Pleasant Lane – Jeremy Voigt

This is where the whales died.
Where white fences propel down narrow
streets, parallel to the uneven brick sidewalk
that juts at odd angles like a flensed hide,

wildflowers choose their own colors,
in the cracks and hanging baskets mold reds,
blues, and yellows into the shackled world.
Downtown buildings, white with pillars

straight as harpoons, cobbled lanes announce
the model T Bernard brings about full
of the neighboring children.

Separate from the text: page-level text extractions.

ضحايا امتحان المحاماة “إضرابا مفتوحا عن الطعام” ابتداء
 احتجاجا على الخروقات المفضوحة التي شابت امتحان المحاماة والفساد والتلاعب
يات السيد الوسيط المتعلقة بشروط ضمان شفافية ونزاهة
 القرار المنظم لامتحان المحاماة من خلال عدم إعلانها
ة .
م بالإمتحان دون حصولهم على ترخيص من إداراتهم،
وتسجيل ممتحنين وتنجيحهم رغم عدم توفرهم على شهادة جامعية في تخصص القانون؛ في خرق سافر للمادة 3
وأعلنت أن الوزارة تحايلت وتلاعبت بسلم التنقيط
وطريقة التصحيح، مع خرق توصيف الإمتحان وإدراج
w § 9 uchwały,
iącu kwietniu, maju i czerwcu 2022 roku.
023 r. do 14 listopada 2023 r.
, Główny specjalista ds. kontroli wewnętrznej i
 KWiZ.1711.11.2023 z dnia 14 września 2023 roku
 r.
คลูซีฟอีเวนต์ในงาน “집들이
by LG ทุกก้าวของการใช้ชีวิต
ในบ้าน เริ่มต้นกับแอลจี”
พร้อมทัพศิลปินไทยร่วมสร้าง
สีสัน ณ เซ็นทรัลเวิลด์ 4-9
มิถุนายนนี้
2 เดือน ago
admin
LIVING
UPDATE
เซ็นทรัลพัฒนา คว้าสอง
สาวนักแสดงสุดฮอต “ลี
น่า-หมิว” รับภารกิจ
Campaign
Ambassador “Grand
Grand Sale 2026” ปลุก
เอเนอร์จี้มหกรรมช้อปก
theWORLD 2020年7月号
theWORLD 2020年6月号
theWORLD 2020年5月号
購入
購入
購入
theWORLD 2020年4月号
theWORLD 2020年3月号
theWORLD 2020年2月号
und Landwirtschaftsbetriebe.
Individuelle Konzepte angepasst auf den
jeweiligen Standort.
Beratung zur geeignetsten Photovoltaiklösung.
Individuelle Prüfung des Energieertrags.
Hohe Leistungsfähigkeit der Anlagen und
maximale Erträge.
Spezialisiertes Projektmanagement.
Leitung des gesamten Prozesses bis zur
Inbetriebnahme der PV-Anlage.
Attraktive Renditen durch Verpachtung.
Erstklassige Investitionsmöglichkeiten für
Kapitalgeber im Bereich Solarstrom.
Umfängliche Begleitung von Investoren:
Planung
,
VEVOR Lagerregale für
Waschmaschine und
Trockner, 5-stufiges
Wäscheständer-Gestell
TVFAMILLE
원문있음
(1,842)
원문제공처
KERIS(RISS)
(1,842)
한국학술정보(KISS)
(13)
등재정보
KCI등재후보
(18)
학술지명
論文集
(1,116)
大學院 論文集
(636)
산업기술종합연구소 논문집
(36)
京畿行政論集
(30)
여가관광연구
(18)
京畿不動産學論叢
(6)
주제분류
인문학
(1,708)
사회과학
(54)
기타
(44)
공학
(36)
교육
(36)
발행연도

The shops
sell ivory whose scrapped white images

filled with the black ink poured and wiped
remind visitors of the life given over.
Where Ishmael might have tied his horse
in the steel rings of black horses rust striped

and posted in front of each home. Where
the harbor mud releases heat, The smell of oysters.
Where Bernard brings the propane flame, a grate
and a used-up wheel barrow to prop there

over the flame, a base for the pot, the red-
brown, still-alive lobsters dropped into the roiling
water, claws flapping like gulls hounding fishing
sloops come to port, sea beyond sea, all he said.

j voigt

Jeremy Voigt’s poems have appeared in Gulf Coast, Post Road, Willow Springs, Fifth Wednesday Journal, BPJ, and other magazines. His manuscript, Estuary, has been a semi-finalist for the Dorset Prize, The Crab Orchard first book prize, and the Miller Williams prize. He lives by a large lake in western Washington.